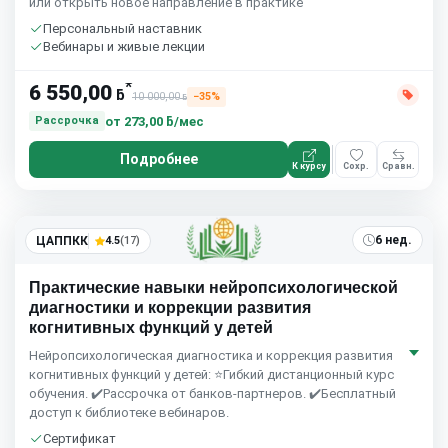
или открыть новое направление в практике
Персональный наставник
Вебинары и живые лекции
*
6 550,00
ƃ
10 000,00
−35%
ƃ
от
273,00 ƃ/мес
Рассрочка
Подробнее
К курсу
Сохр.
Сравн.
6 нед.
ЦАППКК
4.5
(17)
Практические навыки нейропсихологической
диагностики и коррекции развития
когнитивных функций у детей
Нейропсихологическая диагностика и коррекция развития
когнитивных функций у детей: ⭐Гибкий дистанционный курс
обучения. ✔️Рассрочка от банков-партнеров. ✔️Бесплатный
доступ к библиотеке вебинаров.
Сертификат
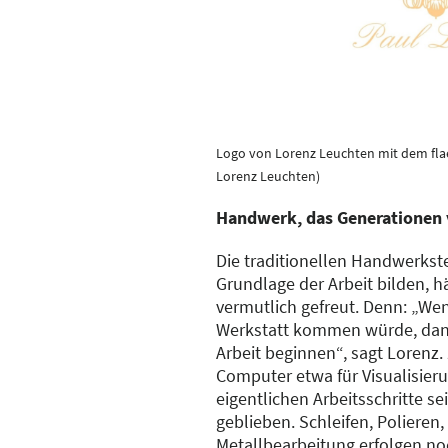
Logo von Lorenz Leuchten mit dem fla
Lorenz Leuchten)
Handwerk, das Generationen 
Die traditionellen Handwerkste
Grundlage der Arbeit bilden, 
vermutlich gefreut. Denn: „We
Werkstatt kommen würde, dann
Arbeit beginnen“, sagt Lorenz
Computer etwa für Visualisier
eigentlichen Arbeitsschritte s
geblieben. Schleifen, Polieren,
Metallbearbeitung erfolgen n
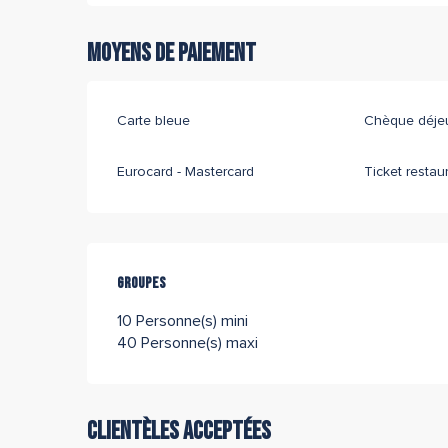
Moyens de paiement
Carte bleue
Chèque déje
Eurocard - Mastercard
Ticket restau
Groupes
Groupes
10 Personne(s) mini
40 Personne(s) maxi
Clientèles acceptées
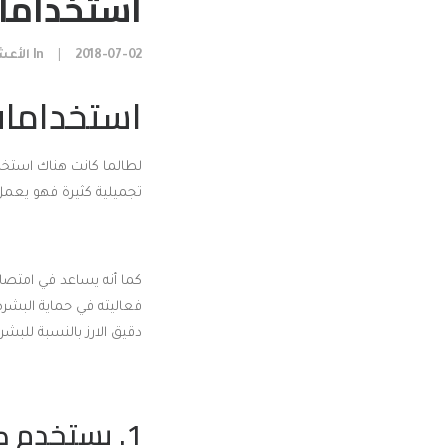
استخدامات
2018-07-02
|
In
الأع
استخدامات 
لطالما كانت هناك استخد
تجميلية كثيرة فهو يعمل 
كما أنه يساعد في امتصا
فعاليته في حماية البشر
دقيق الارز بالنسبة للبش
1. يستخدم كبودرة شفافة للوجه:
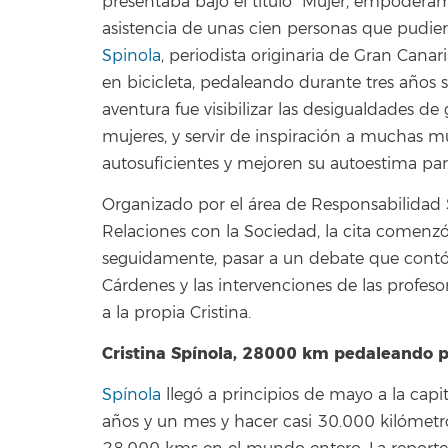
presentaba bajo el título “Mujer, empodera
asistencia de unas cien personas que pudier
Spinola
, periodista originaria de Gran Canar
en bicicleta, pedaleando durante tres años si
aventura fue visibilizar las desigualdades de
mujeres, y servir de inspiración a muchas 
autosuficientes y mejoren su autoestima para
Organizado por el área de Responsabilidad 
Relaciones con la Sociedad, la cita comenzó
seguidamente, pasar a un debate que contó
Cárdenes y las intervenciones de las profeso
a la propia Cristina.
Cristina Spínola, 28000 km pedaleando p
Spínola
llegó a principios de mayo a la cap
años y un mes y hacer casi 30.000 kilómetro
******
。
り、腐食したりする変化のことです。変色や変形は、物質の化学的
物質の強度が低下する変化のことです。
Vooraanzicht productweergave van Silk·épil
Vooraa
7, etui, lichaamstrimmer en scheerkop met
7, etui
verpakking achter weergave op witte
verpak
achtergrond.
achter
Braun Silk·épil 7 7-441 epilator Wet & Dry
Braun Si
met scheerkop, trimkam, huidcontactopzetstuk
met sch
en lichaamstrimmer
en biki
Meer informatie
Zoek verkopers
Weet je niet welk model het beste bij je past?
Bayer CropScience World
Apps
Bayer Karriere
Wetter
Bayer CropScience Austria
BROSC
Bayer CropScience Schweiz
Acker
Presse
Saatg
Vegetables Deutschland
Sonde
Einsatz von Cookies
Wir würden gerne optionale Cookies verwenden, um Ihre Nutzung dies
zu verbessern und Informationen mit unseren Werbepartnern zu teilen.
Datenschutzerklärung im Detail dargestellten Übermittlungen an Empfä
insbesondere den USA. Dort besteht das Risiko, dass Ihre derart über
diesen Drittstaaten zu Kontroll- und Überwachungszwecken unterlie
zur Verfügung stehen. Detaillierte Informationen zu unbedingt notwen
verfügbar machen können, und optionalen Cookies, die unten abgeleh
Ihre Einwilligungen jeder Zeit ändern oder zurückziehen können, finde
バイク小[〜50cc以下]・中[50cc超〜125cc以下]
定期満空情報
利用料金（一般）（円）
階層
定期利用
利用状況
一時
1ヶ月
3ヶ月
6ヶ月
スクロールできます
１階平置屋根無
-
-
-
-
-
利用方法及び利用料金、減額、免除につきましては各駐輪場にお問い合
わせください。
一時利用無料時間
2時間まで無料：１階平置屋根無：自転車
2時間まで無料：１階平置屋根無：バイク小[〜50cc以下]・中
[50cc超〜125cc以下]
******
§ Problem to solve
Change "bicicleta" to "bici" in the text between the lines holding "presentaba bajo el" and "Cárdenes y las intervenciones de las profeso", inclusive, and give only those lines, otherwise unaltered.

§ Task answer
presentaba bajo el título “Mujer, empodera
asistencia de unas cien personas que pudier
Spinola
, periodista originaria de Gran Canar
en bici, pedaleando durante tres años si
aventura fue visibilizar las desigualdades de
mujeres, y servir de inspiración a muchas 
autosuficientes y mejoren su autoestima para
Organizado por el área de Responsabilidad 
Relaciones con la Sociedad, la cita comenzó
seguidamente, pasar a un debate que contó
Cárdenes y las intervenciones de las profeso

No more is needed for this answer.